** BEGIN **
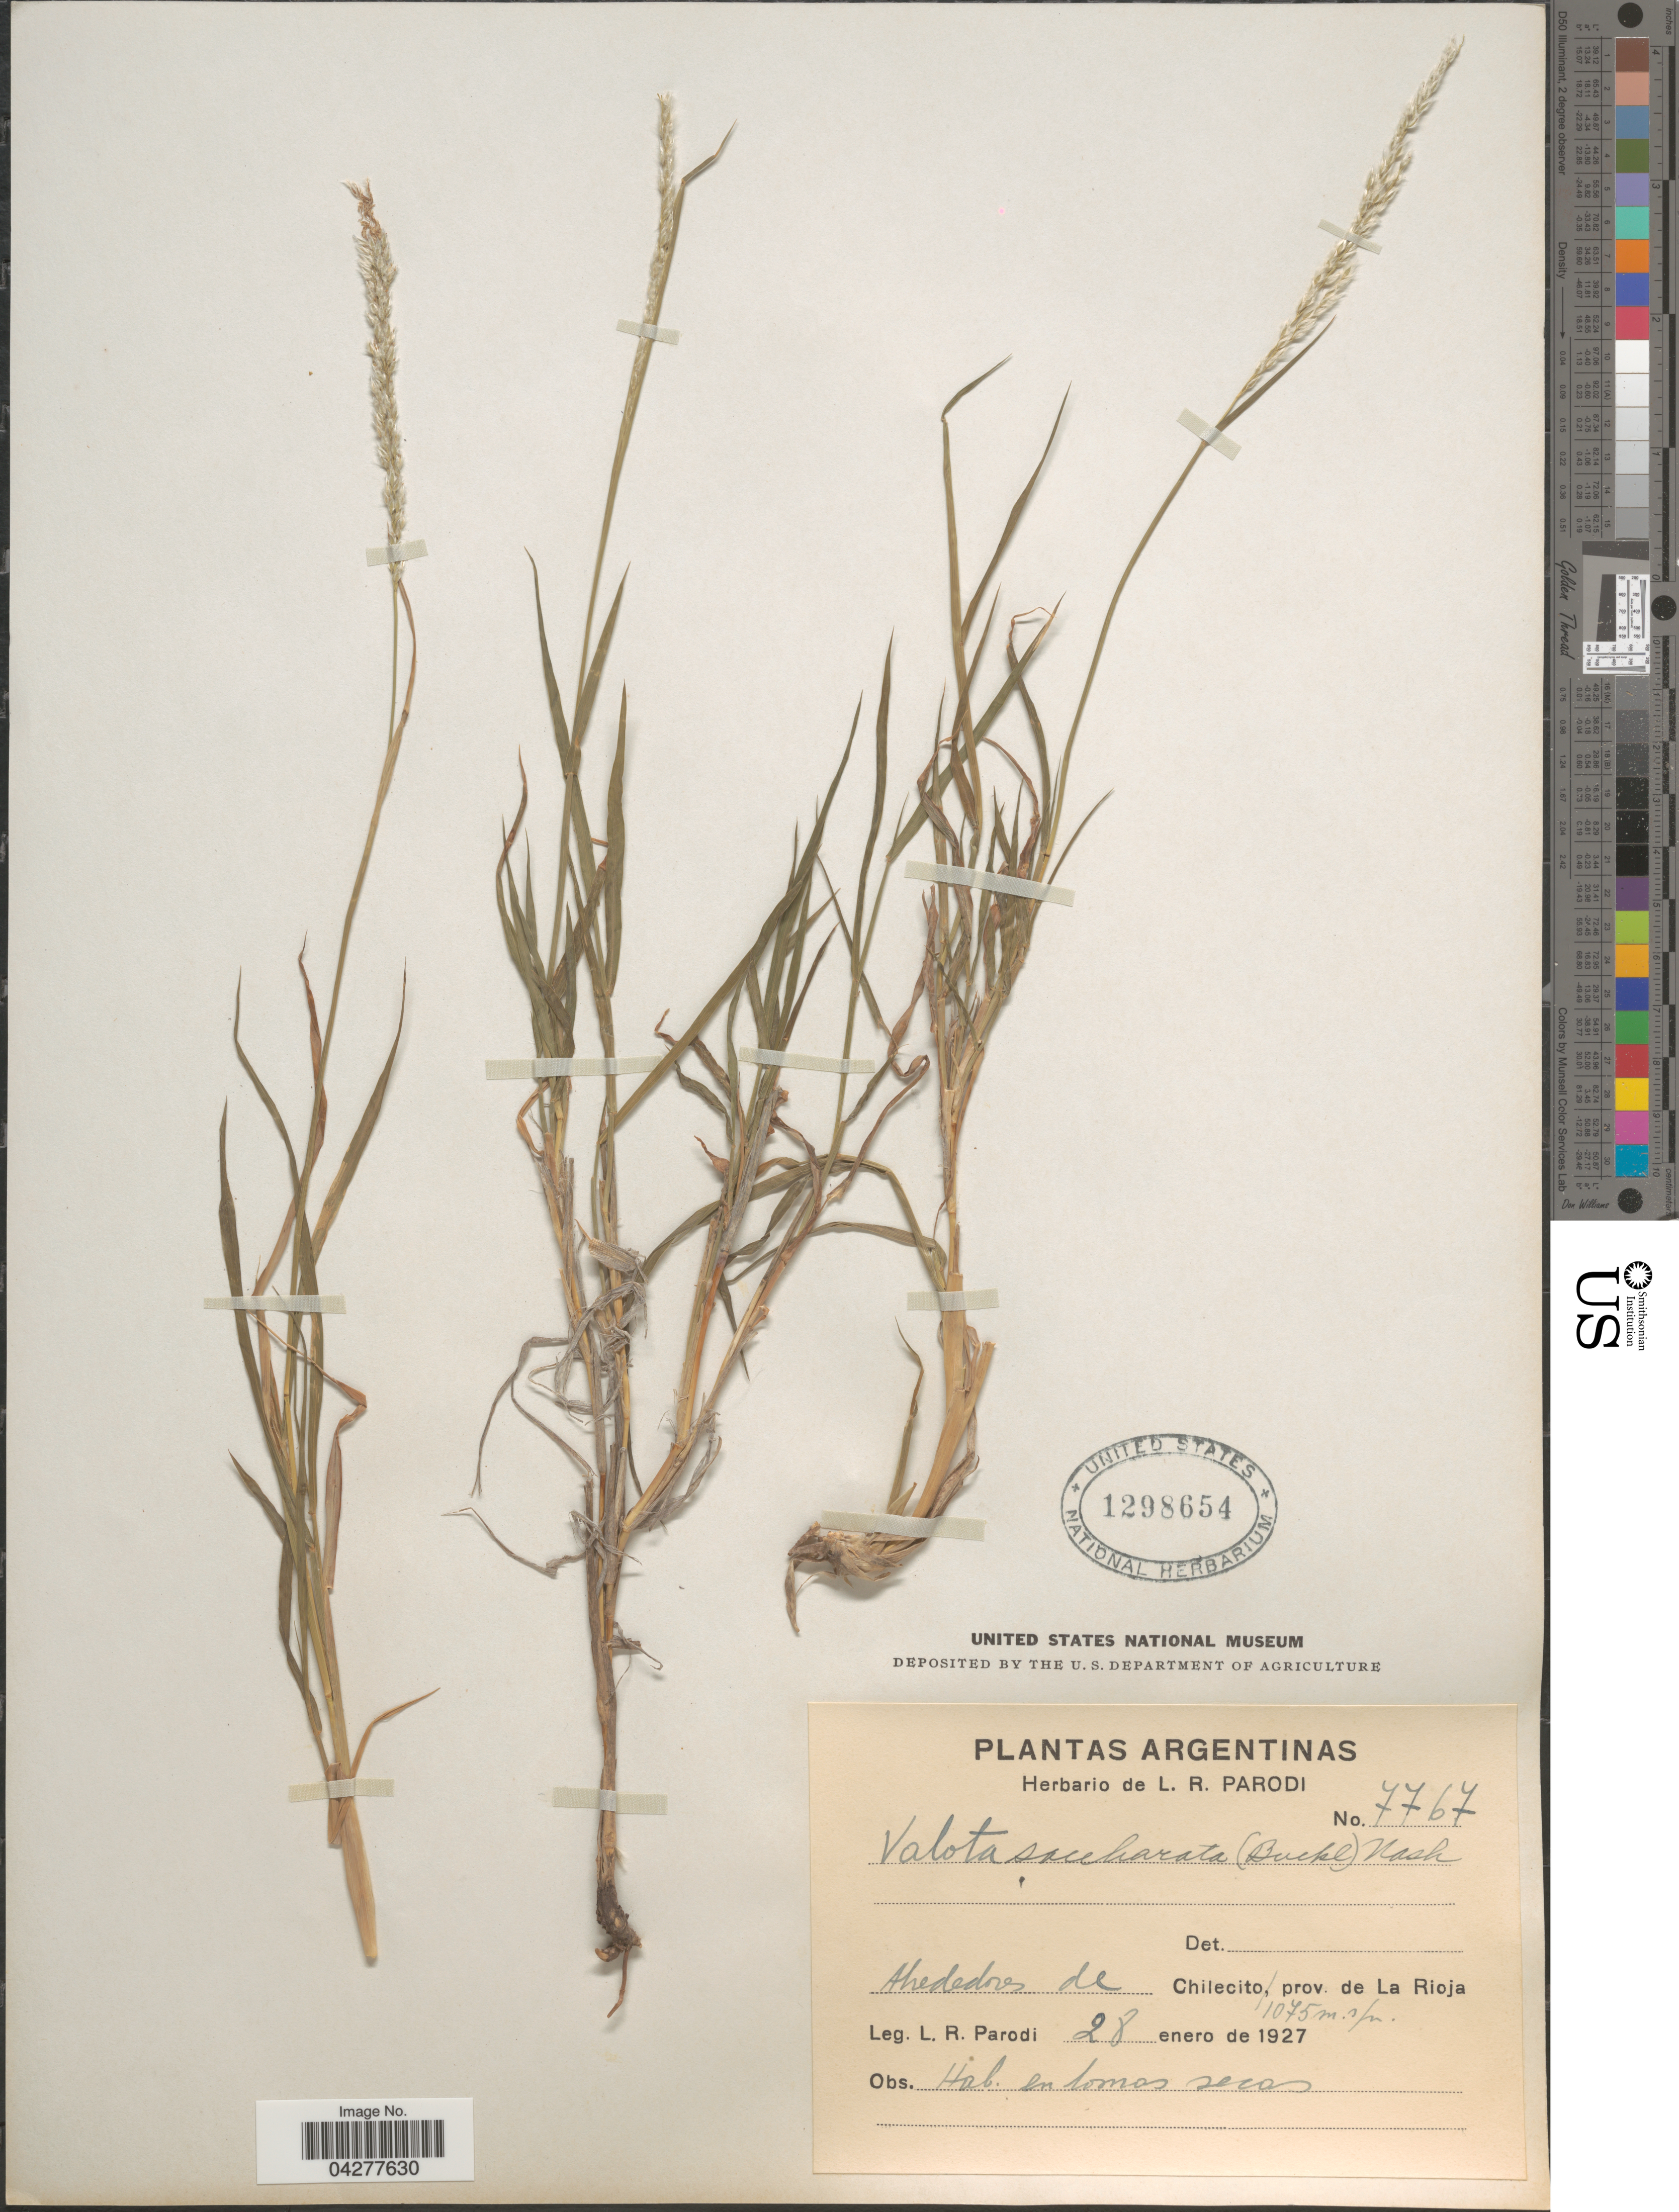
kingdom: Plantae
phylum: Tracheophyta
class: Liliopsida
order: Poales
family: Poaceae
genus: Digitaria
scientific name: Digitaria sp.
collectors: L. R. Parodi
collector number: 7767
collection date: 1927-01-28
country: Argentina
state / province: La Rioja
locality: Alrededores de Chilecito.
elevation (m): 1075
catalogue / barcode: US 1298654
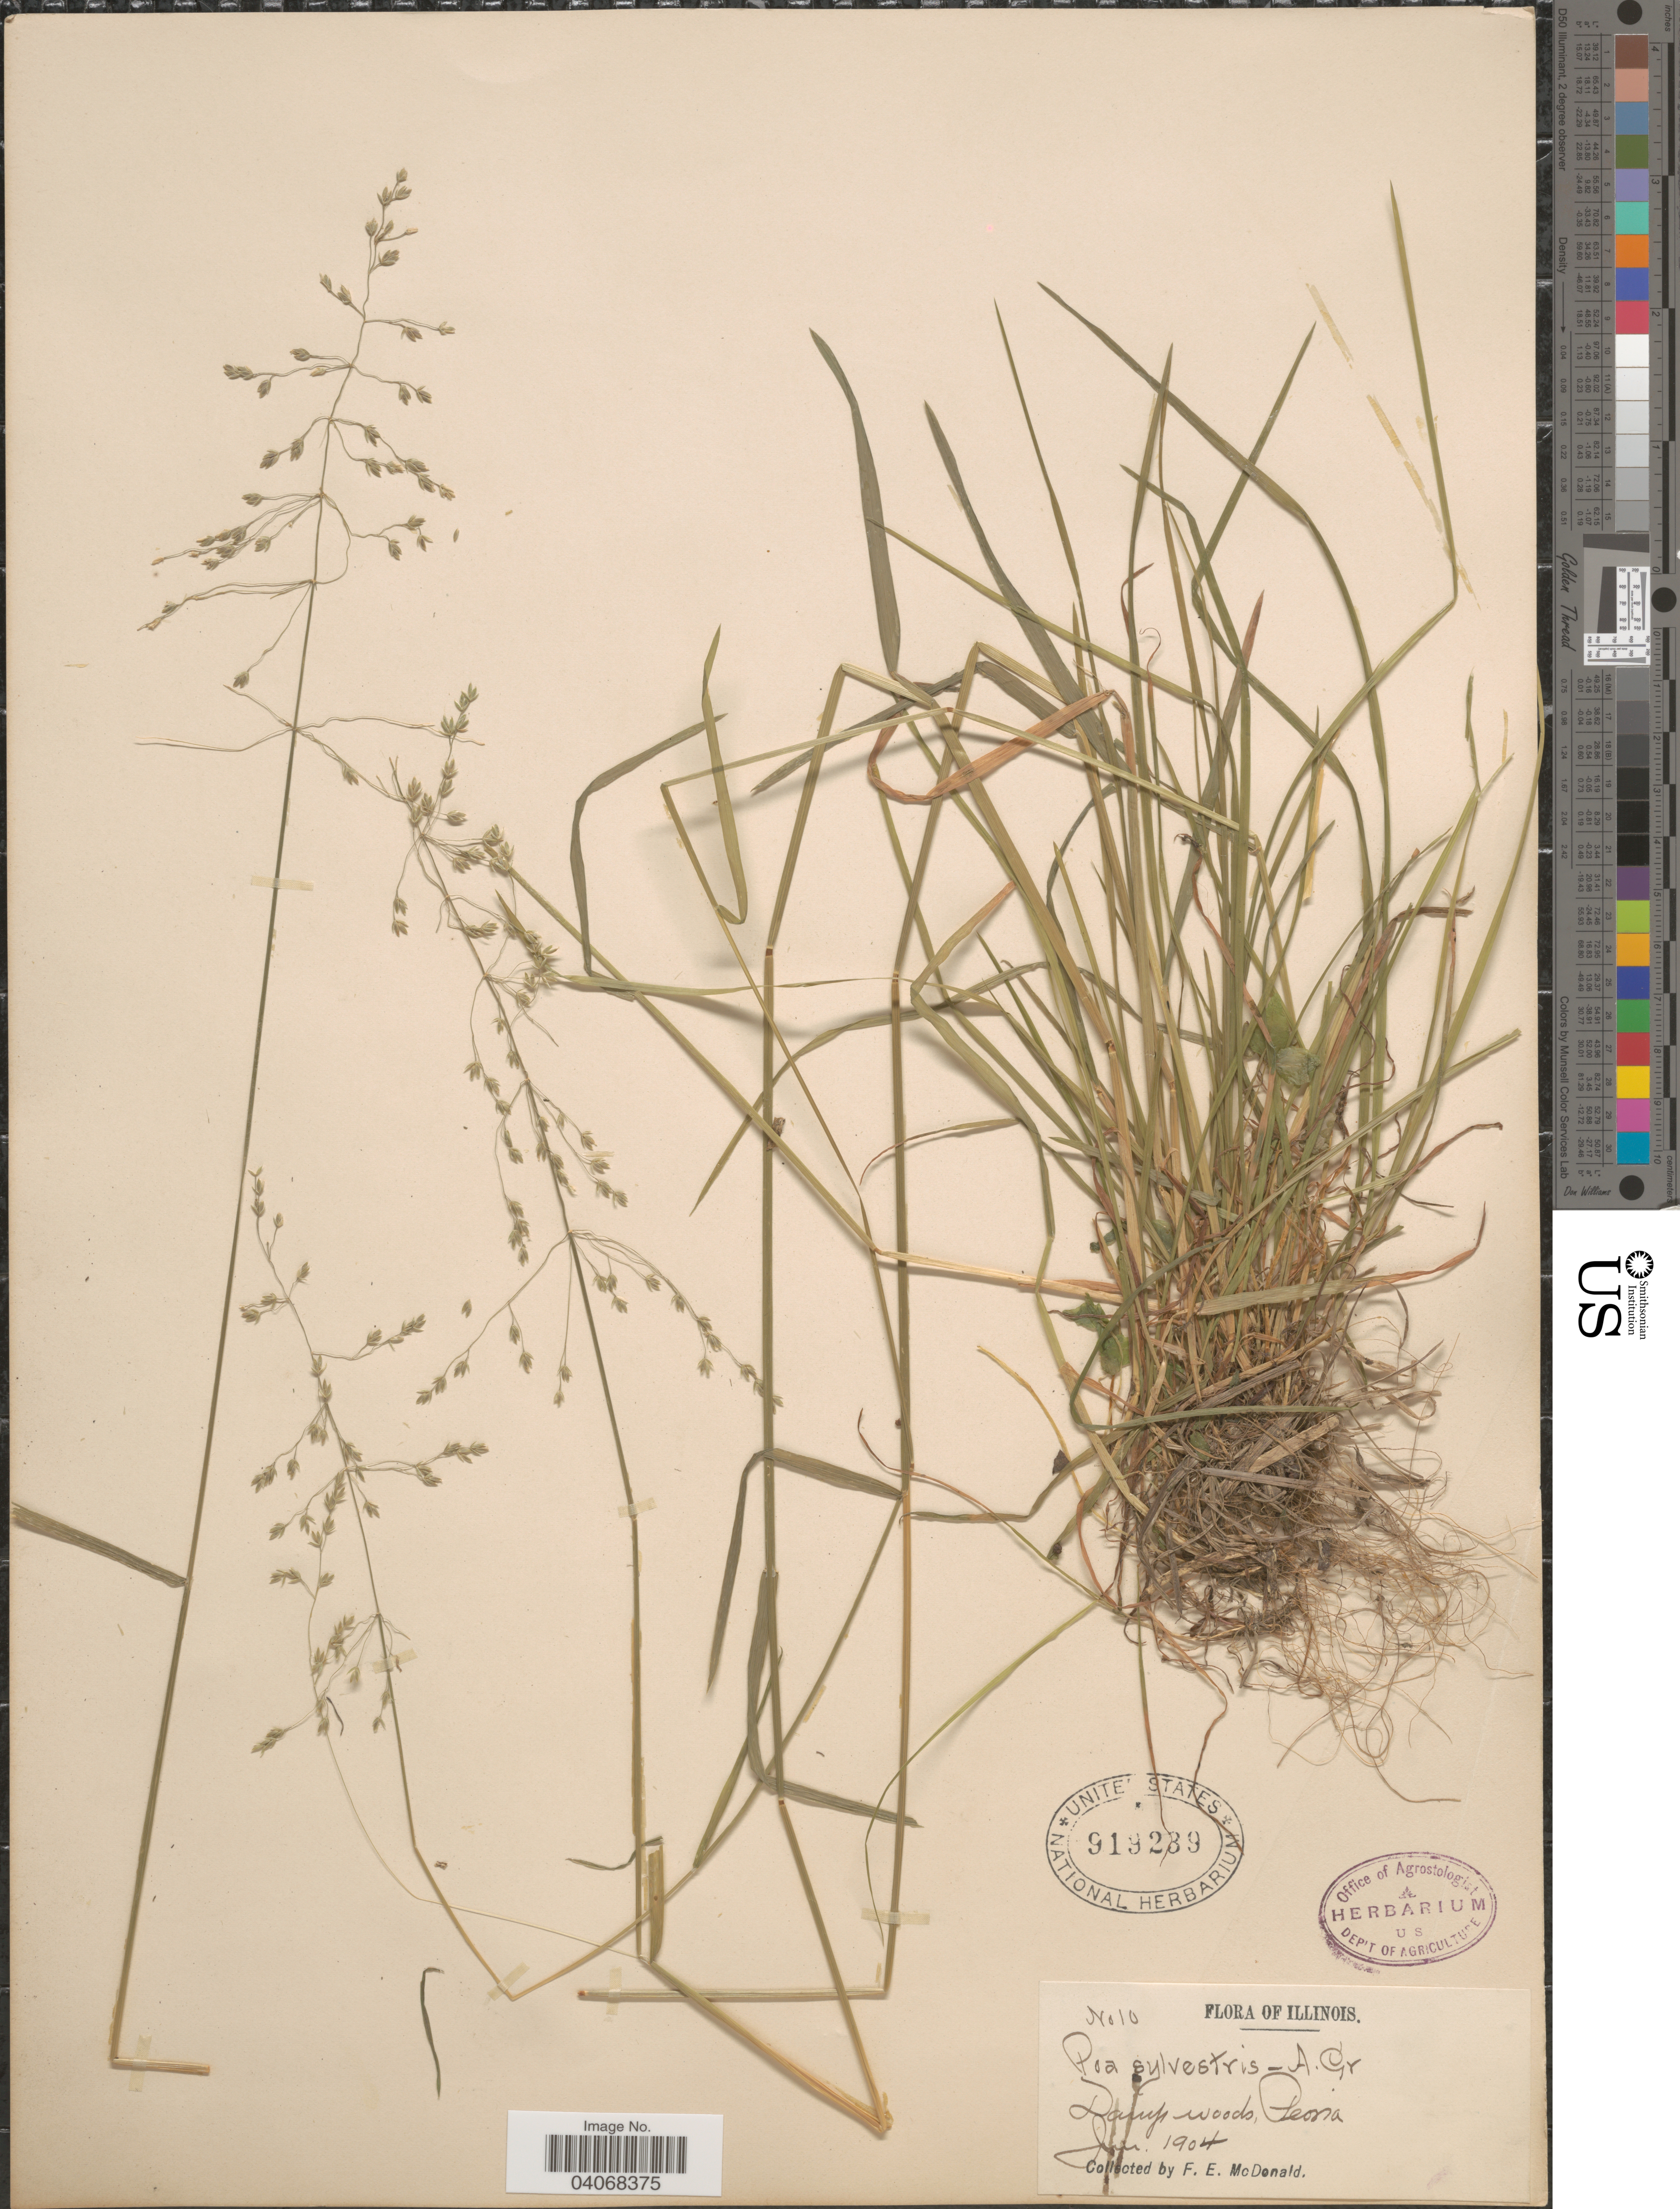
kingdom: Plantae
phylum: Tracheophyta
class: Liliopsida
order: Poales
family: Poaceae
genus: Poa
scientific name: Poa sylvestris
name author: A. Gray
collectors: F. E. McDonald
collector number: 10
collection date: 1904-06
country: United States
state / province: Illinois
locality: Damp woods, Peoria.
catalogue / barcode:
** END **
Recast the lines of all the items above as one numbered list. Omit any blank lines and leave the pictures out.

1. kingdom: Plantae
2. phylum: Tracheophyta
3. class: Liliopsida
4. order: Poales
5. family: Poaceae
6. genus: Digitaria
7. scientific name: Digitaria sp.
8. collectors: L. R. Parodi
9. collector number: 7767
10. collection date: 1927-01-28
11. country: Argentina
12. state / province: La Rioja
13. locality: Alrededores de Chilecito.
14. elevation (m): 1075
15. catalogue / barcode: US 1298654
16. kingdom: Plantae
17. phylum: Tracheophyta
18. class: Liliopsida
19. order: Poales
20. family: Poaceae
21. genus: Poa
22. scientific name: Poa sylvestris
23. name author: A. Gray
24. collectors: F. E. McDonald
25. collector number: 10
26. collection date: 1904-06
27. country: United States
28. state / province: Illinois
29. locality: Damp woods, Peoria.
30. catalogue / barcode:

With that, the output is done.